On the labor front, AMR froze pensions, reducing its liability by billions of dollars, and negotiated new lower-cost contracts with eight union groups, including flight attendants, mechanics and ground workers.
American had asked all employee groups to cut costs by 20 percent. But after months of negotiations, the unions, except for the pilots, agreed to cut costs by 17 percent.
"I think they've done as good a job as can be done, given the fractious relationships that existed going into bankruptcy," said Swelbar, who gives Horton's team a grade of B.
"Horton is going to be able to keep his promise that the company will emerge from bankruptcy in 18 months instead of wallowing in it for three years, like United."
While analysts agree that American has improved its balance sheet, they say the carrier has missed opportunities.
Profit margins are still below those of its main competitors, and labor costs remain relatively high, even with the new contracts, analysts say.
A contract agreement being voted on by pilots does not give American enough flexibility on code sharing and regional feed contracts, Swelbar said.
American had wanted to impose work rules that would allow for more comprehensive code sharing with other domestic carriers, such as JetBlue. But the bankruptcy judge ruled that the airline was overreaching.
Swelbar said expanded code sharing would have bolstered American's revenue, if it remains a stand-alone carrier, without adding unnecessary capacity to the industry.
"There were some opportunities to do something unique to the industry while their costs were going to come down," Swelbar said. "I don't know if American looks terribly different from the rest of the industry."
Without additional domestic capacity to funnel passengers to more profitable international routes, American will likely continue to struggle as a stand-alone carrier, said Bob Herbst, founder of AirlineFinancials.com.
A merger with US Airways would give American the domestic network it needs to compete with United and Delta, he said.
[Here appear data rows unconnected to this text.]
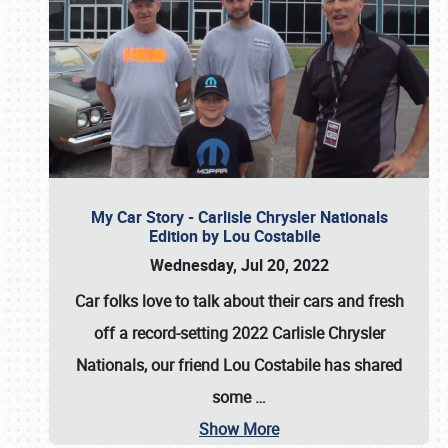
My Car Story - Carlisle Chrysler Nationals
Edition by Lou Costabile
Wednesday, Jul 20, 2022
Car folks love to talk about their cars and fresh
off a record-setting 2022 Carlisle Chrysler
Nationals, our friend Lou Costabile has shared
some
…
Show More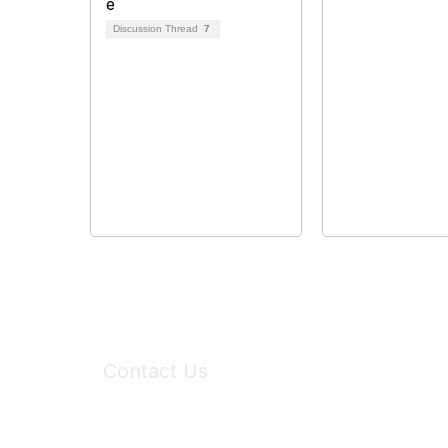
Discussion Thread
7
Contact Us
6150 Stoneridge Mall Road, Suite 125
Pleasanton, CA 94588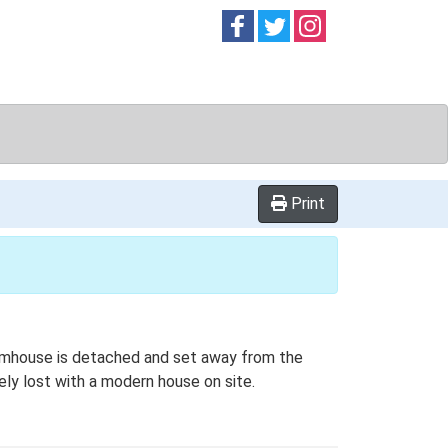
Follow on
Follow on
Follow on
Facebook
Twitter
Instag
Print
farmhouse is detached and set away from the
ely lost with a modern house on site.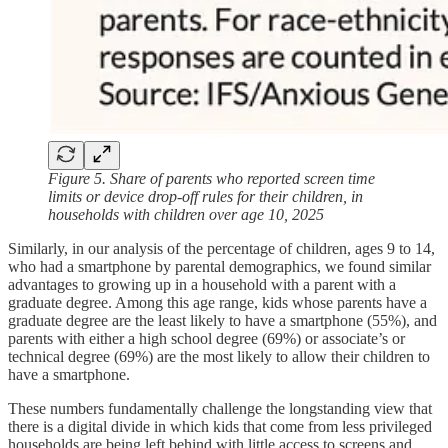
Figure 5. Share of parents who reported screen time
limits or device drop-off rules for their children, in
households with children over age 10, 2025
Similarly, in our analysis of the percentage of children, ages 9 to 14,
who had a smartphone by parental demographics, we found similar
advantages to growing up in a household with a parent with a
graduate degree. Among this age range, kids whose parents have a
graduate degree are the least likely to have a smartphone (55%), and
parents with either a high school degree (69%) or associate’s or
technical degree (69%) are the most likely to allow their children to
have a smartphone.
These numbers fundamentally challenge the longstanding view that
there is a digital divide in which kids that come from less privileged
households are being left behind with little access to screens and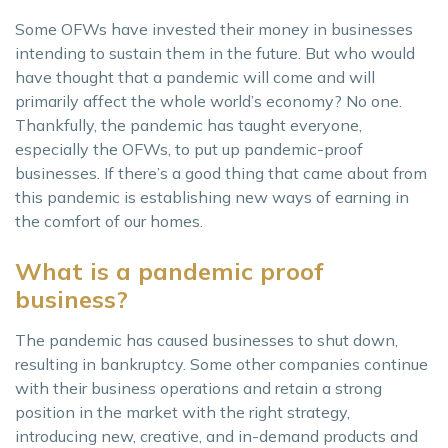
Some OFWs have invested their money in businesses
intending to sustain them in the future. But who would
have thought that a pandemic will come and will
primarily affect the whole world’s economy? No one.
Thankfully, the pandemic has taught everyone,
especially the OFWs, to put up pandemic-proof
businesses. If there’s a good thing that came about from
this pandemic is establishing new ways of earning in
the comfort of our homes.
What is a pandemic proof
business?
The pandemic has caused businesses to shut down,
resulting in bankruptcy. Some other companies continue
with their business operations and retain a strong
position in the market with the right strategy,
introducing new, creative, and in-demand products and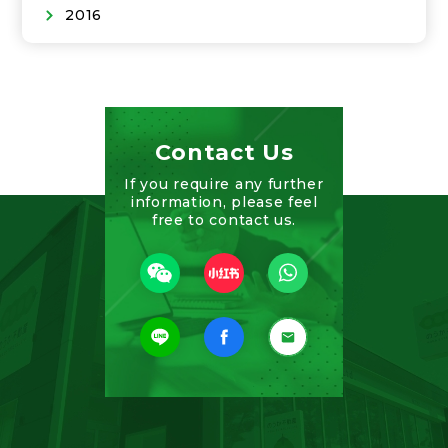
2016
Contact Us
If you require any further
information, please feel
free to contact us.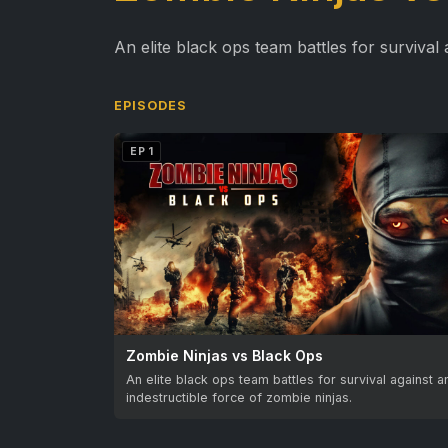
An elite black ops team battles for survival 
EPISODES
EP 1
Zombie Ninjas vs Black Ops
An elite black ops team battles for survival against a
indestructible force of zombie ninjas.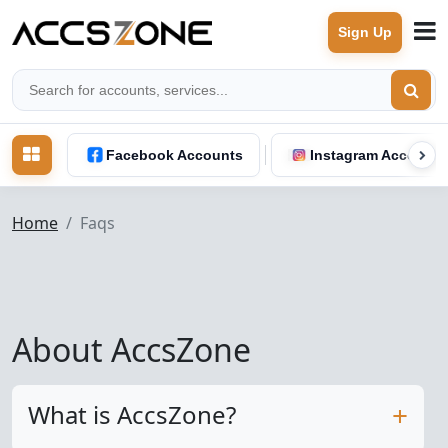
Sign Up
Facebook Accounts
Instagram Accounts
Home
Faqs
About AccsZone
What is AccsZone?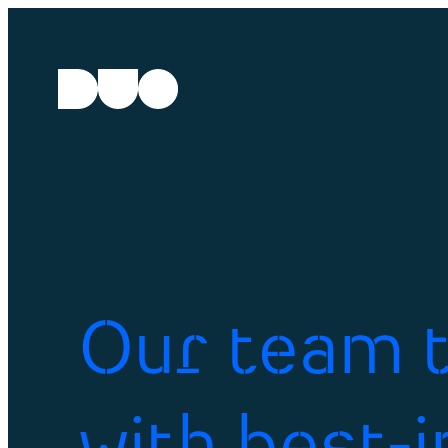
Our team t
with best-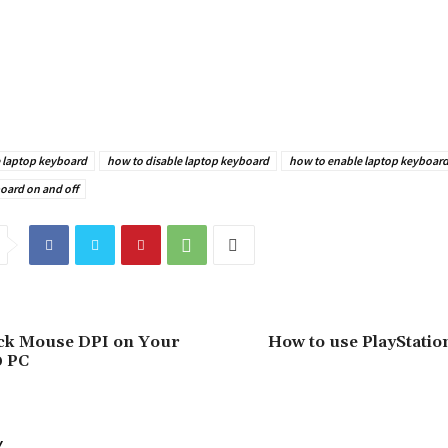
e laptop keyboard
how to disable laptop keyboard
how to enable laptop keyboar
oard on and off
ck Mouse DPI on Your
How to use PlayStatio
0 PC
Y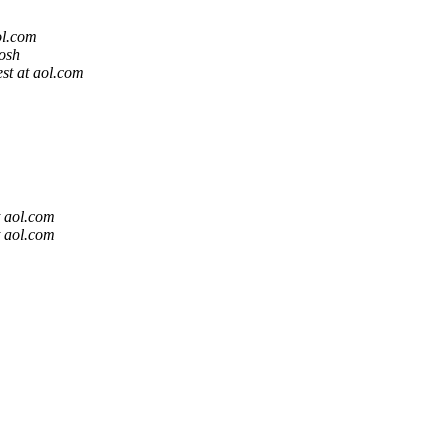
ol.com
osh
t at aol.com
 aol.com
 aol.com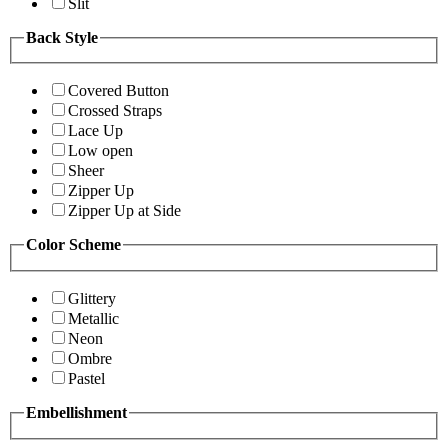
Slit
Back Style
Covered Button
Crossed Straps
Lace Up
Low open
Sheer
Zipper Up
Zipper Up at Side
Color Scheme
Glittery
Metallic
Neon
Ombre
Pastel
Embellishment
"American gave up a lot to get these labor agreements," Herbst said. "I just don't think they are going to have the revenue to support it."
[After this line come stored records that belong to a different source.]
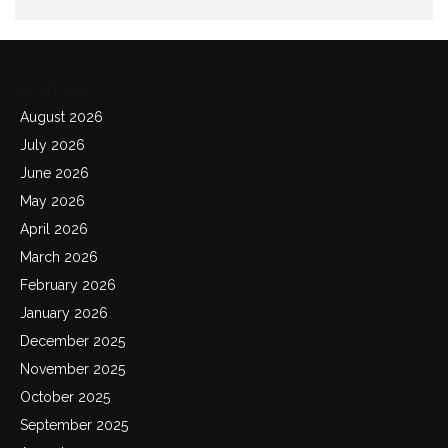
Archives
August 2026
July 2026
June 2026
May 2026
April 2026
March 2026
February 2026
January 2026
December 2025
November 2025
October 2025
September 2025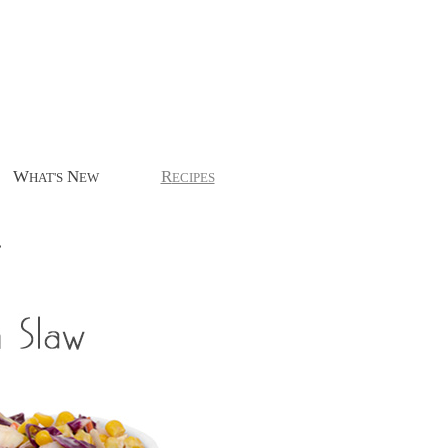
W
N
R
HAT'S
EW
ECIPES
.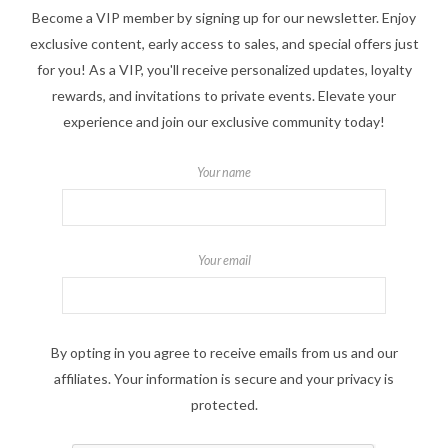
Become a VIP member by signing up for our newsletter. Enjoy
exclusive content, early access to sales, and special offers just
for you! As a VIP, you'll receive personalized updates, loyalty
rewards, and invitations to private events. Elevate your
experience and join our exclusive community today!
Your name
Your email
By opting in you agree to receive emails from us and our
affiliates. Your information is secure and your privacy is
protected.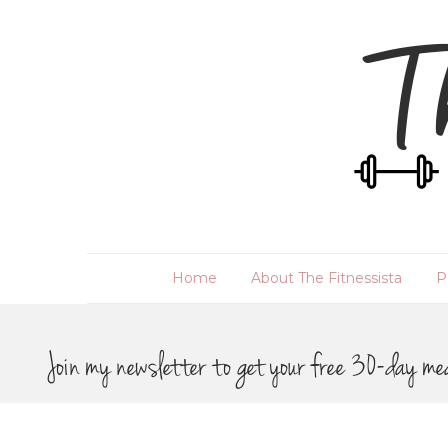
Home
About The Fitnessista
P
Join my newsletter to get your free 30-day me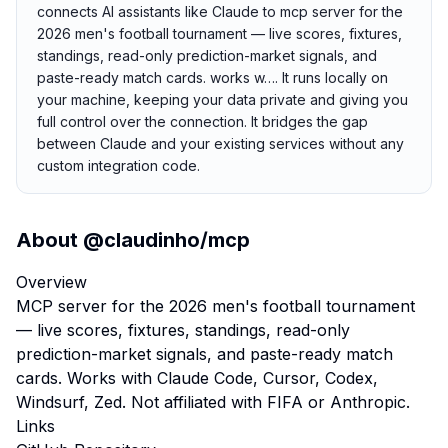
connects AI assistants like Claude to mcp server for the
2026 men's football tournament — live scores, fixtures,
standings, read-only prediction-market signals, and
paste-ready match cards. works w…. It runs locally on
your machine, keeping your data private and giving you
full control over the connection. It bridges the gap
between Claude and your existing services without any
custom integration code.
About
@claudinho/mcp
Overview
MCP server for the 2026 men's football tournament
— live scores, fixtures, standings, read-only
prediction-market signals, and paste-ready match
cards. Works with Claude Code, Cursor, Codex,
Windsurf, Zed. Not affiliated with FIFA or Anthropic.
Links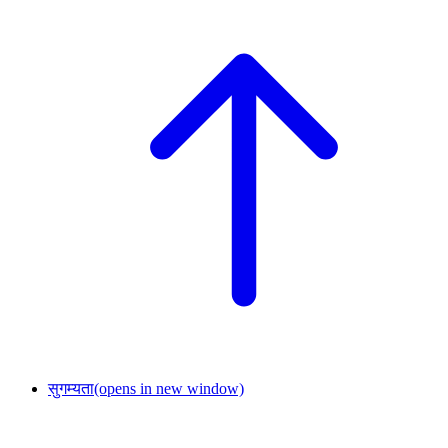
सुगम्यता
(opens in new window)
One major element still missing from American's restructuring is a new pilots contract.
The pilots rejected an offer in August and are voting on a new agreement that includes pay raises and a 13.5 percent equity stake in exchange for more regional-jet flying and work rule changes.
Voting will end Dec. 7.
"The pilot contract is the most important final hurdle, and I think upon reaching that agreement or not, we'll be prepared to put together the plan of reorganization," Horton said.
AMR has until Jan. 28 to file a reorganization plan with the Bankruptcy Court, and creditors will have 60 days to consider it.
Analysts say creditors and the court are unlikely to sign off without an approved pilots contract.
The unsecured creditors committee also appears to be considering a merger offer from US Airways supported by American's three largest unions.
Hunter Keay, an analyst with Wolfe Trahan, said that a new pilots contract would seem to help AMR emerge from bankruptcy on its own but that the Allied Pilots Association and the bondholders could have an unwritten agreement in favor of a merger.
"We believe a tacit agreement exists between [the pilots union] and the [creditors committee] simply because APA leadership is endorsing this [agreement] and APA leadership wants a merger with [US Airways]," Keay wrote in a research note to investors Friday.
"If APA members ratify the [agreement] and no merger is announced, we believe AMR pilots would move to recall much APA leadership."
But what the creditors decide is anyone's guess.
"Unsecured creditors, who may ultimately determine which direction the company goes, are a true unknown, and though we believe this group tends to side with AMR management, they may ultimately decide where the best value lies for their claims in reviewing all deals," Maxim Group analyst Ray Neidl told investors Monday.